The program in main_5.cpp attempt to find the string that was used to generate the sha512 hash you will provide as input. Hash functions are functions that map an arbitrary sequence of bits into a finite sequence of bits. By construction these functions are surjective and do not admit an inverse, which makes them perfect for security applications. One of their most common use cases is to verify passwords: any decent website or service provider will not store your password on their system as it would be at risk of being divulged if a data breach were to occur; instead they will store a hash of your password. When you send your password for authentication they will compute its hash and compare it to the stored value, which will (almost) unequivocally verify that your password is correct. Hashes can also be used to verify data authenticity, integrity, ... in addition to applications outside of cryptography, such as constructing data maps (see std::map).

When attackers obtain password hashes out of data breach they usually want to recover the original password. But given the non-invertibility of hash functions they have to use brute force and try several combination of words until they can guess one that generates the correct hash (more advanced techniques exist to speed up the process).

The objective of this exercise is to recover the original word out of the hash using a brute force approach on the computer at your disposal. You will have to compute the hashes of all the words in the dictionary file using several threads, until you get the find the correct one.

To set up the environement, you will download a dictionary of words and passwords specially designed for the kind of task we want to accomplish! The download and decompressing might take a bit of time...

wget https://crackstation.net/files/crackstation-human-only.txt.gz
gzip -d crackstation-human-only.txt.gz

Question 15

Compare the dictionary you have downloaded to the system dictionary /usr/share/dict/words in terms of size, content, ...

To verify if your code runs, start by generating the hash of a common word:

echo -e -n "hello" | sha512sum | cut -f1 -d" "

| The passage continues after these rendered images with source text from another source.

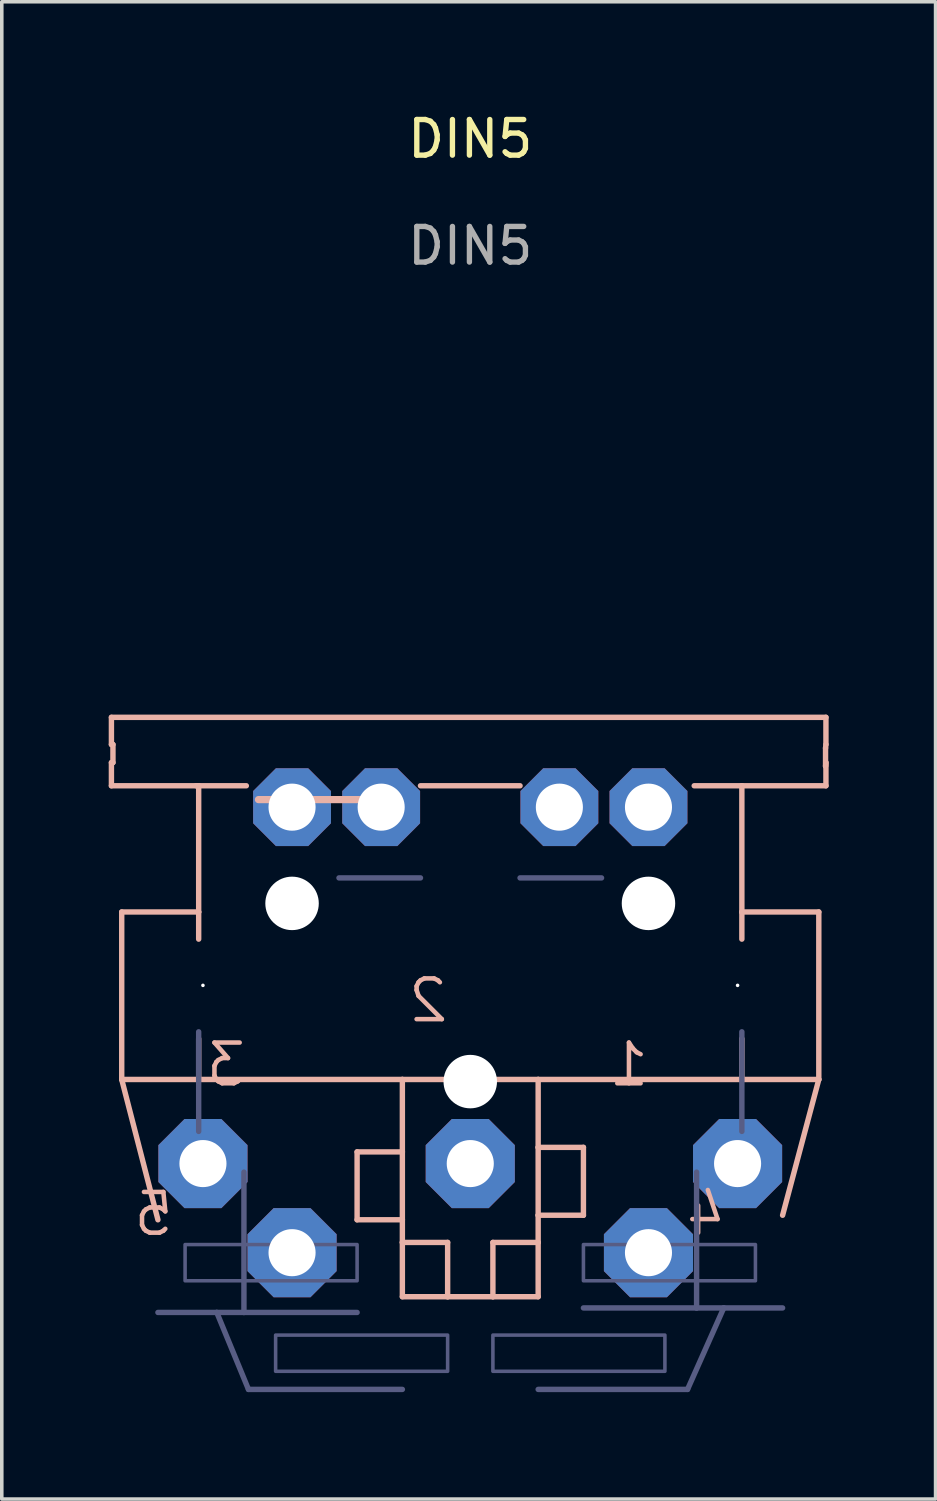
<source format=kicad_pcb>
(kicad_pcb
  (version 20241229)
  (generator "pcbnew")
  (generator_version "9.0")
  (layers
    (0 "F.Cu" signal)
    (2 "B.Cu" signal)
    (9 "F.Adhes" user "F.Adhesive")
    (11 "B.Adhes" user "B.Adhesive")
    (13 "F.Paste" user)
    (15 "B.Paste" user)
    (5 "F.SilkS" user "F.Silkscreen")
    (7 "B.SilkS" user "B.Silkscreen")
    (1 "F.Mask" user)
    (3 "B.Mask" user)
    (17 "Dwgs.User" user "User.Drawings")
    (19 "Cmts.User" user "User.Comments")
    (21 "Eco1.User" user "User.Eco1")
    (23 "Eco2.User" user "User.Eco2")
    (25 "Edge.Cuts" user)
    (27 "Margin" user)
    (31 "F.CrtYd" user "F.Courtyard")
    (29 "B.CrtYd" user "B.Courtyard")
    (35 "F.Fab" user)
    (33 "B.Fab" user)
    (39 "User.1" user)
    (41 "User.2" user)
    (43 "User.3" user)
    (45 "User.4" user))
  (footprint "DIN5"
    (layer "F.Cu")
    (at 10.144 19.596)
    (property "Reference" "DIN5" (at 0 -18.748 0) (unlocked yes) (layer "F.SilkS") (effects (font (size 1 1) (thickness 0.15))))
    (attr through_hole)
    (fp_line (start -10.068 -2.52) (end -10.068 -1.758) (stroke (width 0.152) (type solid)) (layer "B.SilkS"))
    (fp_line (start -10.068 -2.52) (end 9.979 -2.52) (stroke (width 0.152) (type solid)) (layer "B.SilkS"))
    (fp_line (start -10.068 -1.25) (end -10.068 -0.6) (stroke (width 0.152) (type solid)) (layer "B.SilkS"))
    (fp_line (start -10.068 -1.25) (end -10.025 -1.25) (stroke (width 0.152) (type solid)) (layer "B.SilkS"))
    (fp_line (start -10.025 -1.758) (end -10.068 -1.758) (stroke (width 0.152) (type solid)) (layer "B.SilkS"))
    (fp_line (start -10.025 -1.758) (end -10.025 -1.25) (stroke (width 0.152) (type solid)) (layer "B.SilkS"))
    (fp_line (start -9.779 2.941) (end -9.779 7.64) (stroke (width 0.152) (type solid)) (layer "B.SilkS"))
    (fp_line (start -9.779 2.941) (end -7.62 2.941) (stroke (width 0.152) (type solid)) (layer "B.SilkS"))
    (fp_line (start -8.763 11.577) (end -9.779 7.64) (stroke (width 0.152) (type solid)) (layer "B.SilkS"))
    (fp_line (start -7.693 -0.6) (end -6.283 -0.6) (stroke (width 0.152) (type solid)) (layer "B.SilkS"))
    (fp_line (start -7.62 -0.6) (end -10.068 -0.6) (stroke (width 0.152) (type solid)) (layer "B.SilkS"))
    (fp_line (start -7.62 -0.6) (end -7.62 2.941) (stroke (width 0.152) (type solid)) (layer "B.SilkS"))
    (fp_line (start -7.62 2.941) (end -7.62 3.703) (stroke (width 0.152) (type solid)) (layer "B.SilkS"))
    (fp_line (start -7.62 7.64) (end -9.779 7.64) (stroke (width 0.152) (type solid)) (layer "B.SilkS"))
    (fp_line (start -7.62 7.64) (end -7.62 6.497) (stroke (width 0.152) (type solid)) (layer "B.SilkS"))
    (fp_line (start -3.175 11.577) (end -3.175 9.672) (stroke (width 0.152) (type solid)) (layer "B.SilkS"))
    (fp_line (start -2.948 -0.212) (end -5.942 -0.212) (stroke (width 0.203) (type solid)) (layer "B.SilkS"))
    (fp_line (start -1.905 7.64) (end -7.62 7.64) (stroke (width 0.152) (type solid)) (layer "B.SilkS"))
    (fp_line (start -1.905 9.672) (end -3.175 9.672) (stroke (width 0.152) (type solid)) (layer "B.SilkS"))
    (fp_line (start -1.905 9.672) (end -1.905 7.64) (stroke (width 0.152) (type solid)) (layer "B.SilkS"))
    (fp_line (start -1.905 11.577) (end -3.175 11.577) (stroke (width 0.152) (type solid)) (layer "B.SilkS"))
    (fp_line (start -1.905 11.577) (end -1.905 9.672) (stroke (width 0.152) (type solid)) (layer "B.SilkS"))
    (fp_line (start -1.905 12.212) (end -1.905 11.577) (stroke (width 0.152) (type solid)) (layer "B.SilkS"))
    (fp_line (start -1.905 12.212) (end -0.635 12.212) (stroke (width 0.152) (type solid)) (layer "B.SilkS"))
    (fp_line (start -1.905 13.736) (end -1.905 12.212) (stroke (width 0.152) (type solid)) (layer "B.SilkS"))
    (fp_line (start -1.397 -0.6) (end 1.397 -0.6) (stroke (width 0.152) (type solid)) (layer "B.SilkS"))
    (fp_line (start -0.635 13.736) (end -1.905 13.736) (stroke (width 0.152) (type solid)) (layer "B.SilkS"))
    (fp_line (start -0.635 13.736) (end -0.635 12.212) (stroke (width 0.152) (type solid)) (layer "B.SilkS"))
    (fp_line (start 0.635 13.736) (end -0.635 13.736) (stroke (width 0.152) (type solid)) (layer "B.SilkS"))
    (fp_line (start 0.635 13.736) (end 0.635 12.212) (stroke (width 0.152) (type solid)) (layer "B.SilkS"))
    (fp_line (start 1.905 7.64) (end -1.905 7.64) (stroke (width 0.152) (type solid)) (layer "B.SilkS"))
    (fp_line (start 1.905 9.545) (end 1.905 7.64) (stroke (width 0.152) (type solid)) (layer "B.SilkS"))
    (fp_line (start 1.905 9.545) (end 3.175 9.545) (stroke (width 0.152) (type solid)) (layer "B.SilkS"))
    (fp_line (start 1.905 11.45) (end 1.905 9.545) (stroke (width 0.152) (type solid)) (layer "B.SilkS"))
    (fp_line (start 1.905 12.212) (end 0.635 12.212) (stroke (width 0.152) (type solid)) (layer "B.SilkS"))
    (fp_line (start 1.905 12.212) (end 1.905 11.45) (stroke (width 0.152) (type solid)) (layer "B.SilkS"))
    (fp_line (start 1.905 13.736) (end 0.635 13.736) (stroke (width 0.152) (type solid)) (layer "B.SilkS"))
    (fp_line (start 1.905 13.736) (end 1.905 12.212) (stroke (width 0.152) (type solid)) (layer "B.SilkS"))
    (fp_line (start 3.175 11.45) (end 1.905 11.45) (stroke (width 0.152) (type solid)) (layer "B.SilkS"))
    (fp_line (start 3.175 11.45) (end 3.175 9.545) (stroke (width 0.152) (type solid)) (layer "B.SilkS"))
    (fp_line (start 6.283 -0.6) (end 7.62 -0.6) (stroke (width 0.152) (type solid)) (layer "B.SilkS"))
    (fp_line (start 7.62 -0.6) (end 7.62 2.941) (stroke (width 0.152) (type solid)) (layer "B.SilkS"))
    (fp_line (start 7.62 2.941) (end 7.62 3.703) (stroke (width 0.152) (type solid)) (layer "B.SilkS"))
    (fp_line (start 7.62 7.64) (end 1.905 7.64) (stroke (width 0.152) (type solid)) (layer "B.SilkS"))
    (fp_line (start 7.62 7.64) (end 7.62 6.497) (stroke (width 0.152) (type solid)) (layer "B.SilkS"))
    (fp_line (start 8.763 11.45) (end 9.779 7.64) (stroke (width 0.152) (type solid)) (layer "B.SilkS"))
    (fp_line (start 9.779 2.941) (end 7.62 2.941) (stroke (width 0.152) (type solid)) (layer "B.SilkS"))
    (fp_line (start 9.779 2.941) (end 9.779 7.64) (stroke (width 0.152) (type solid)) (layer "B.SilkS"))
    (fp_line (start 9.779 7.64) (end 7.62 7.64) (stroke (width 0.152) (type solid)) (layer "B.SilkS"))
    (fp_line (start 9.968 -1.658) (end 9.968 -1.15) (stroke (width 0.152) (type solid)) (layer "B.SilkS"))
    (fp_line (start 9.968 -1.658) (end 9.979 -1.758) (stroke (width 0.152) (type solid)) (layer "B.SilkS"))
    (fp_line (start 9.968 -1.15) (end 9.979 -1.25) (stroke (width 0.152) (type solid)) (layer "B.SilkS"))
    (fp_line (start 9.979 -2.52) (end 9.979 -1.758) (stroke (width 0.152) (type solid)) (layer "B.SilkS"))
    (fp_line (start 9.979 -0.6) (end 7.62 -0.6) (stroke (width 0.152) (type solid)) (layer "B.SilkS"))
    (fp_line (start 9.979 -0.6) (end 9.979 -1.25) (stroke (width 0.152) (type solid)) (layer "B.SilkS"))
    (fp_line (start -8.763 14.177) (end -7.112 14.177) (stroke (width 0.152) (type solid)) (layer "B.Fab"))
    (fp_line (start -7.62 9.097) (end -7.62 6.303) (stroke (width 0.152) (type solid)) (layer "B.Fab"))
    (fp_line (start -7.112 14.177) (end -6.223 16.336) (stroke (width 0.152) (type solid)) (layer "B.Fab"))
    (fp_line (start -6.35 14.177) (end -7.112 14.177) (stroke (width 0.152) (type solid)) (layer "B.Fab"))
    (fp_line (start -6.35 14.177) (end -6.35 10.24) (stroke (width 0.152) (type solid)) (layer "B.Fab"))
    (fp_line (start -3.175 14.177) (end -6.35 14.177) (stroke (width 0.152) (type solid)) (layer "B.Fab"))
    (fp_line (start -1.905 16.336) (end -6.223 16.336) (stroke (width 0.152) (type solid)) (layer "B.Fab"))
    (fp_line (start -1.397 1.985) (end -3.683 1.985) (stroke (width 0.152) (type solid)) (layer "B.Fab"))
    (fp_line (start 3.683 1.985) (end 1.397 1.985) (stroke (width 0.152) (type solid)) (layer "B.Fab"))
    (fp_line (start 6.096 16.336) (end 1.905 16.336) (stroke (width 0.152) (type solid)) (layer "B.Fab"))
    (fp_line (start 6.096 16.336) (end 7.112 14.05) (stroke (width 0.152) (type solid)) (layer "B.Fab"))
    (fp_line (start 6.35 14.05) (end 3.175 14.05) (stroke (width 0.152) (type solid)) (layer "B.Fab"))
    (fp_line (start 6.35 14.05) (end 6.35 10.24) (stroke (width 0.152) (type solid)) (layer "B.Fab"))
    (fp_line (start 7.112 14.05) (end 6.35 14.05) (stroke (width 0.152) (type solid)) (layer "B.Fab"))
    (fp_line (start 7.62 9.097) (end 7.62 6.303) (stroke (width 0.152) (type solid)) (layer "B.Fab"))
    (fp_line (start 8.763 14.05) (end 7.112 14.05) (stroke (width 0.152) (type solid)) (layer "B.Fab"))
    (fp_poly (pts (xy -8.001 12.272) (xy -3.175 12.272) (xy -3.175 13.288) (xy -8.001 13.288)) (stroke (width 0.1) (type solid)) (fill no) (layer "B.Fab"))
    (fp_poly (pts (xy -5.461 14.812) (xy -0.635 14.812) (xy -0.635 15.828) (xy -5.461 15.828)) (stroke (width 0.1) (type solid)) (fill no) (layer "B.Fab"))
    (fp_poly (pts (xy 0.635 14.812) (xy 5.461 14.812) (xy 5.461 15.828) (xy 0.635 15.828)) (stroke (width 0.1) (type solid)) (fill no) (layer "B.Fab"))
    (fp_poly (pts (xy 3.175 12.272) (xy 8.001 12.272) (xy 8.001 13.288) (xy 3.175 13.288)) (stroke (width 0.1) (type solid)) (fill no) (layer "B.Fab"))
    (fp_text user "4" (at 7.239 12.085 180) (layer "B.SilkS") (effects (font (size 1.143 1.143) (thickness 0.127)) (justify left bottom mirror)))
    (fp_text user "3" (at -6.223 7.894 180) (layer "B.SilkS") (effects (font (size 1.143 1.143) (thickness 0.127)) (justify left bottom mirror)))
    (fp_text user "1" (at 5.08 7.894 180) (layer "B.SilkS") (effects (font (size 1.143 1.143) (thickness 0.127)) (justify left bottom mirror)))
    (fp_text user "5" (at -8.255 12.085 180) (layer "B.SilkS") (effects (font (size 1.143 1.143) (thickness 0.127)) (justify left bottom mirror)))
    (fp_text user "2" (at -0.551 6.094 180) (layer "B.SilkS") (effects (font (size 1.143 1.143) (thickness 0.127)) (justify left bottom mirror)))
    (fp_text user "${REFERENCE}" (at 0 -15.748 0) (unlocked yes) (layer "F.Fab") (effects (font (size 1 1) (thickness 0.15))))
    (pad "" np_thru_hole circle (at -7.5 5) (size 0.1 0.1) (drill 2.5) (layers "*.Cu"))
    (pad "" np_thru_hole circle (at -5 2.7 270) (size 1.5 1.5) (drill 1.5) (layers "*.Cu" "*.Mask"))
    (pad "" np_thru_hole circle (at 0 7.7 270) (size 1.5 1.5) (drill 1.5) (layers "*.Cu" "*.Mask"))
    (pad "" np_thru_hole circle (at 5 2.7 270) (size 1.5 1.5) (drill 1.5) (layers "*.Cu" "*.Mask"))
    (pad "" np_thru_hole circle (at 7.5 5) (size 0.1 0.1) (drill 2.5) (layers "*.Cu"))
    (pad "1" thru_hole roundrect (at 7.5 10) (size 2.5 2.5) (drill 1.321) (layers "*.Cu" "*.Mask") (roundrect_rratio 0.25) (chamfer_ratio 0.293) (chamfer top_left top_right bottom_left bottom_right))
    (pad "2" thru_hole roundrect (at 0 10 270) (size 2.5 2.5) (drill 1.321) (layers "*.Cu" "*.Mask") (roundrect_rratio 0.25) (chamfer_ratio 0.293) (chamfer top_left top_right bottom_left bottom_right))
    (pad "3" thru_hole roundrect (at -7.5 10) (size 2.5 2.5) (drill 1.321) (layers "*.Cu" "*.Mask") (roundrect_rratio 0.25) (chamfer_ratio 0.293) (chamfer top_left top_right bottom_left bottom_right))
    (pad "4" thru_hole roundrect (at 5 12.5) (size 2.5 2.5) (drill 1.321) (layers "*.Cu" "*.Mask") (roundrect_rratio 0.25) (chamfer_ratio 0.293) (chamfer top_left top_right bottom_left bottom_right))
    (pad "5" thru_hole roundrect (at -5 12.5) (size 2.5 2.5) (drill 1.321) (layers "*.Cu" "*.Mask") (roundrect_rratio 0.25) (chamfer_ratio 0.293) (chamfer top_left top_right bottom_left bottom_right))
    (pad "PE" thru_hole roundrect (at -2.5 0) (size 2.184 2.184) (drill 1.321) (layers "*.Cu" "*.Mask") (roundrect_rratio 0.25) (chamfer_ratio 0.293) (chamfer top_left top_right bottom_left bottom_right))
    (pad "PE1" thru_hole roundrect (at -5 0) (size 2.184 2.184) (drill 1.321) (layers "*.Cu" "*.Mask") (roundrect_rratio 0.25) (chamfer_ratio 0.293) (chamfer top_left top_right bottom_left bottom_right))
    (pad "PE2" thru_hole roundrect (at 5 0) (size 2.184 2.184) (drill 1.321) (layers "*.Cu" "*.Mask") (roundrect_rratio 0.25) (chamfer_ratio 0.293) (chamfer top_left top_right bottom_left bottom_right))
    (pad "PE@" thru_hole roundrect (at 2.5 0) (size 2.184 2.184) (drill 1.321) (layers "*.Cu" "*.Mask") (roundrect_rratio 0.25) (chamfer_ratio 0.293) (chamfer top_left top_right bottom_left bottom_right)))
  (gr_rect
    (start -3 -3)
    (end 23.199 39.008)
    (stroke (width 0.1) (type default))
    (fill no)
    (layer "Edge.Cuts")))
</source>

then you can try to compile and run the code

g++ -std=c++17 -Wall -O3 main_5.cpp -o exo_5 -lcrypto
OMP_NUM_THREADS=XX ./exo_5 crackstation-human-only.txt 10000 YOUR_HASH

Once everything is working you can start loading larger parts of the dictionary by changing the first argument, and try to find more original words. If you feel the system dictionary is too poor, you can use the crackstation-human-only.txt file you have downloaded as dictionary.

Question 16

The serial version of the code should run out of the box. Using it answer these questions:

Load the entire dictionary (63941069 words); how much time does it take to find the word azerty and zoo ? Is this normal?
How would you parallelize the brute force search of the hash?
With this in mind you can start implementing the search parallel search function.

Question 17

Now that you have a running code answer these questions:

How does the computation time scale with the number of threads/words?
Try loading all the words in the crackstation-human-only.txt, are you encountering any issues?
how much time does it take to find the word azerty and zoo when using your parallel code? Is this optimal? If not why? How can this be fixed?